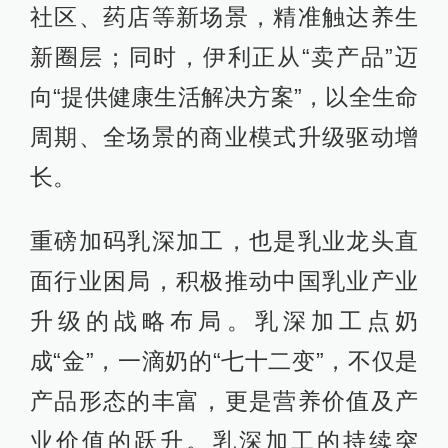
社区、药店等新场景，精准触达养生
新圈层；同时，伊利正从“卖产品”迈
向“提供健康生活解决方案”，以全生命
周期、全场景的商业模式升级驱动增
长。
重磅加码乳深加工，也是乳业龙头直
面行业困局，积极推动中国乳业产业
升级的战略布局。乳深加工点奶
成“金”，一滴奶的“七十二变”，不仅是
产品形态的丰富，更是营养价值及产
业价值的跃升。乳深加工的持续突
☆ ☆ ☆ ☆
■ **Your goal**
Although the records include pictures, output only their text, exactly and completely.

■ **Reply to the task**
社区、药店等新场景，精准触达养生
新圈层；同时，伊利正从“卖产品”迈
向“提供健康生活解决方案”，以全生命
周期、全场景的商业模式升级驱动增
长。
重磅加码乳深加工，也是乳业龙头直
面行业困局，积极推动中国乳业产业
升级的战略布局。乳深加工点奶
成“金”，一滴奶的“七十二变”，不仅是
产品形态的丰富，更是营养价值及产
业价值的跃升。乳深加工的持续突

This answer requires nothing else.